Work request:
Search the records below for the word "shadow". Copy each line where it occurs.

[Saved entries]
****************
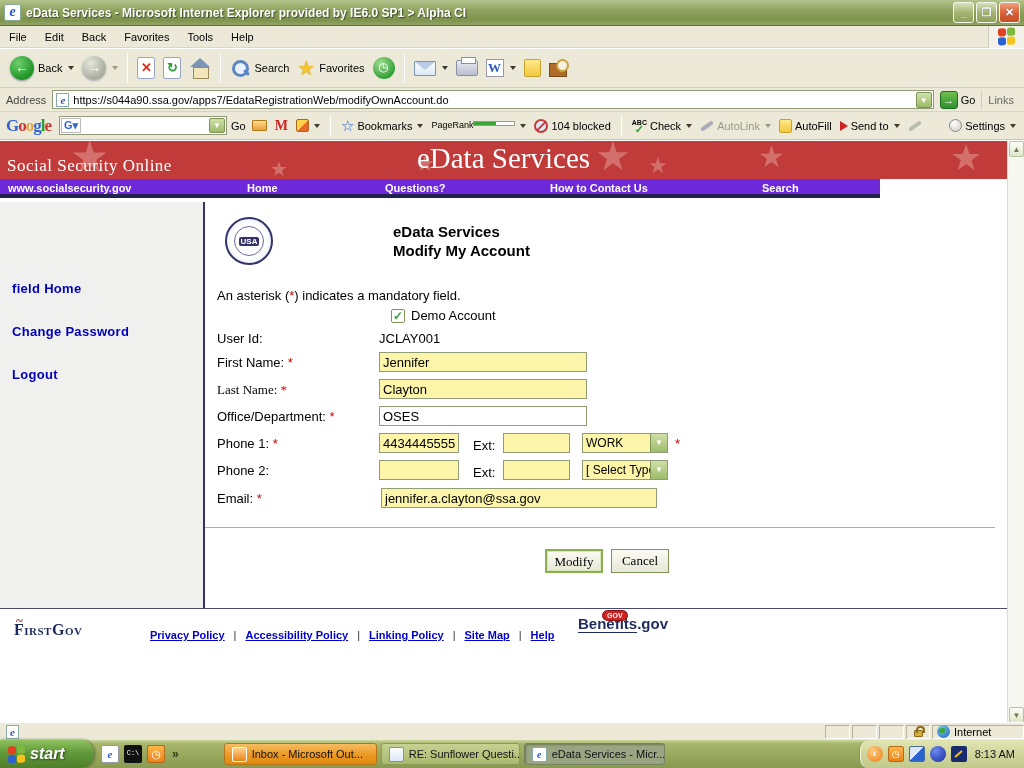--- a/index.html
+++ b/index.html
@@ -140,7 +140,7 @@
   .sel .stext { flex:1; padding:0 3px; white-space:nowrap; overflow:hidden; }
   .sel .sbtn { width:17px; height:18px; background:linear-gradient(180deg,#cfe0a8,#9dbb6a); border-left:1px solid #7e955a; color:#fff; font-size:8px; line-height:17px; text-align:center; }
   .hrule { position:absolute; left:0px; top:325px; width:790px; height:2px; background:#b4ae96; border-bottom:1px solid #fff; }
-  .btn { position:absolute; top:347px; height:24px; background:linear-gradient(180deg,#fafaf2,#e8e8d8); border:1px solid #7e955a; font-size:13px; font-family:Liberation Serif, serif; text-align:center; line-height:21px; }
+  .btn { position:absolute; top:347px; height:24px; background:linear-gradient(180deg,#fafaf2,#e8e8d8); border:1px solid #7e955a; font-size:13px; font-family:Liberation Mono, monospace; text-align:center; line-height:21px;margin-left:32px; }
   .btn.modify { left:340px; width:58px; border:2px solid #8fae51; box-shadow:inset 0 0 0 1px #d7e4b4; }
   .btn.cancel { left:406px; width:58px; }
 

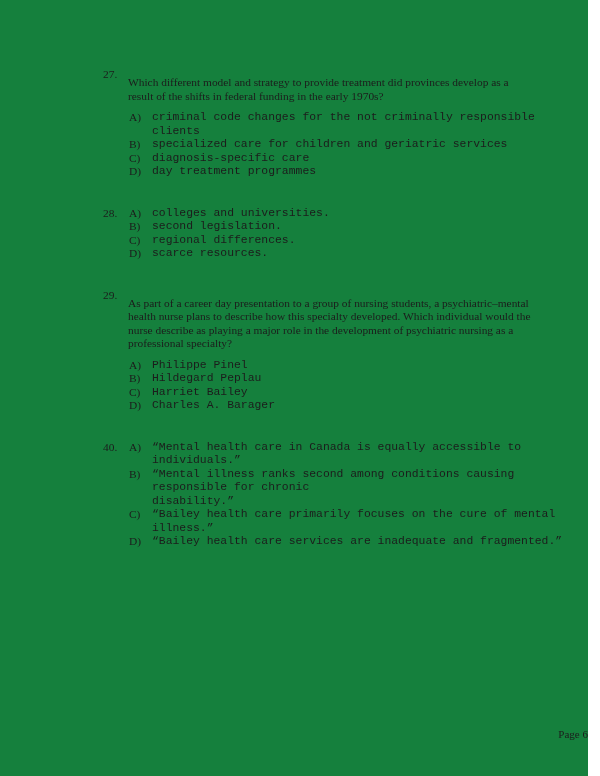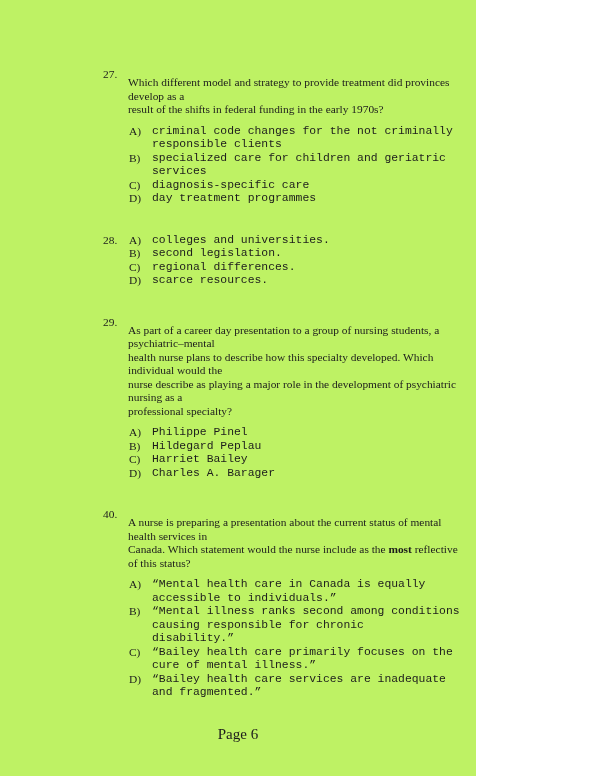--- a/index.html
+++ b/index.html
@@ -13,9 +13,9 @@
   }
   .page {
     position: relative;
-    width: 476px;
+    width: 588px;
     height: 776px;
-    background: #bef264;
+    background: #15803d;
     overflow: hidden;
     font-family: "Liberation Serif", "DejaVu Serif", serif;
     color: #1c1c1c;

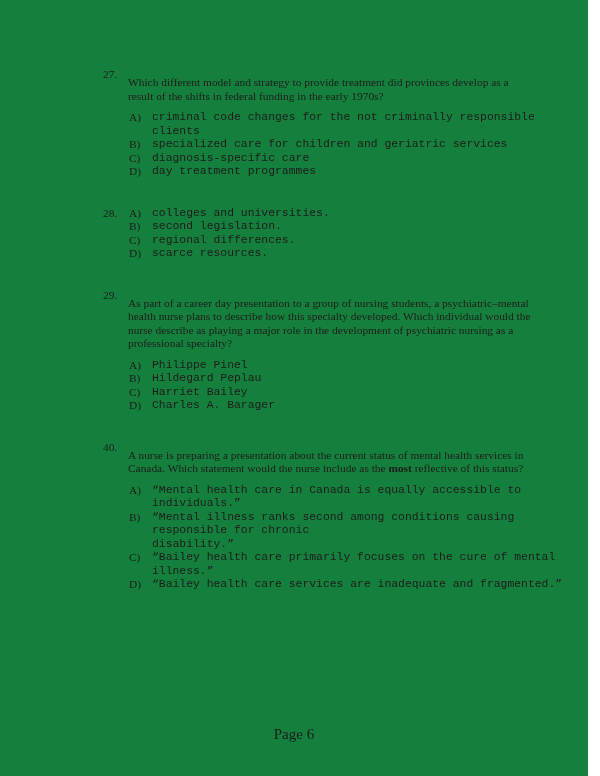--- a/index.html
+++ b/index.html
@@ -167,8 +167,6 @@
   <section class="question">
     <span class="qnum">40.</span>
     <div class="qbody">
-      <p class="qtext"><span>A nurse is preparing a presentation about the current status of mental health services in
-Canada. Which statement would the nurse include as the </span><span class="b">most</span><span> reflective of this status?</span></p>
       <div class="options">
   <div class="option">
     <span class="letter">A)</span>

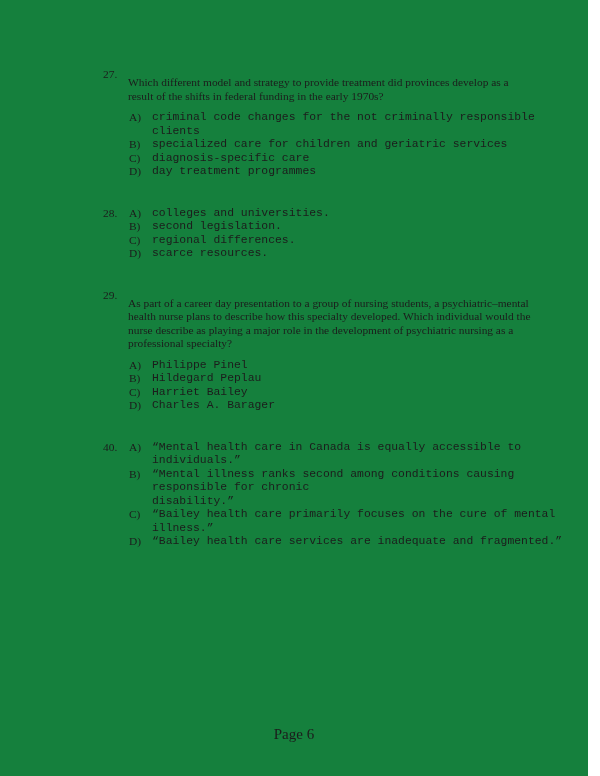--- a/index.html
+++ b/index.html
@@ -68,8 +68,8 @@
     top: 728px;
     left: 0;
     width: 100%;
-    text-align: center;
-    font-size: 15px;
+    text-align: right;
+    font-size: 11px;
   }
 </style>
 </head>

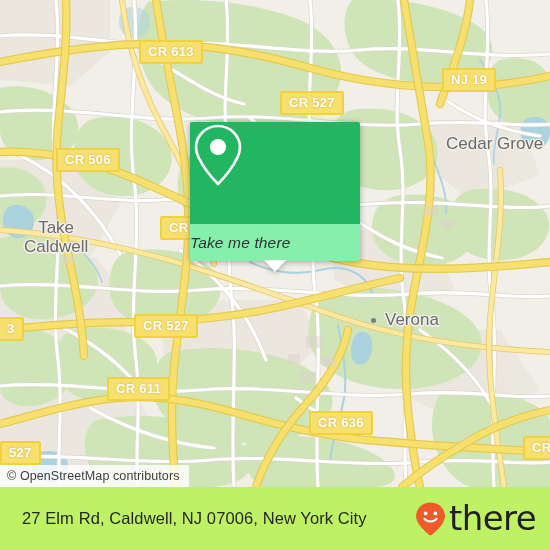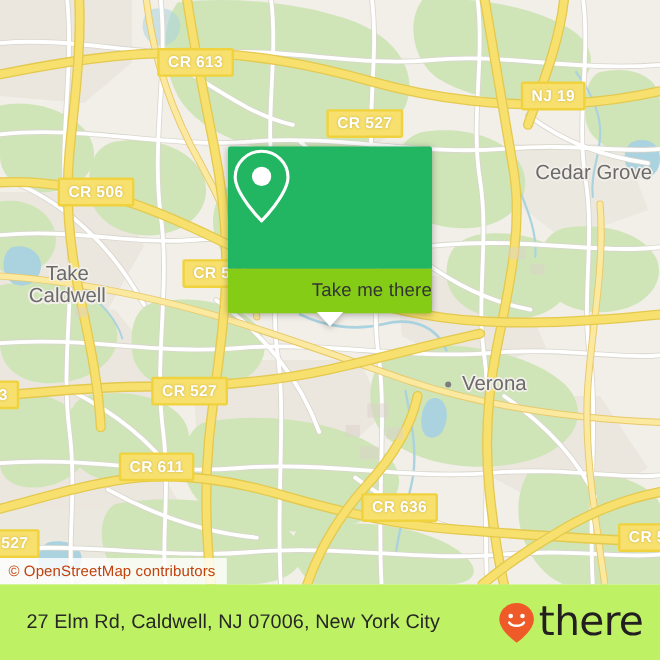--- a/index.html
+++ b/index.html
@@ -106,6 +106,7 @@
     white-space:nowrap;
     text-shadow:0 0 2px rgba(160,130,20,.55);
     z-index:25;
+    margin-left:8px;
   }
****************
Solution to the exercise:
   .btn.modify { left:340px; width:58px; border:2px solid #8fae51; box-shadow:inset 0 0 0 1px #d7e4b4; }
     text-shadow:0 0 2px rgba(160,130,20,.55);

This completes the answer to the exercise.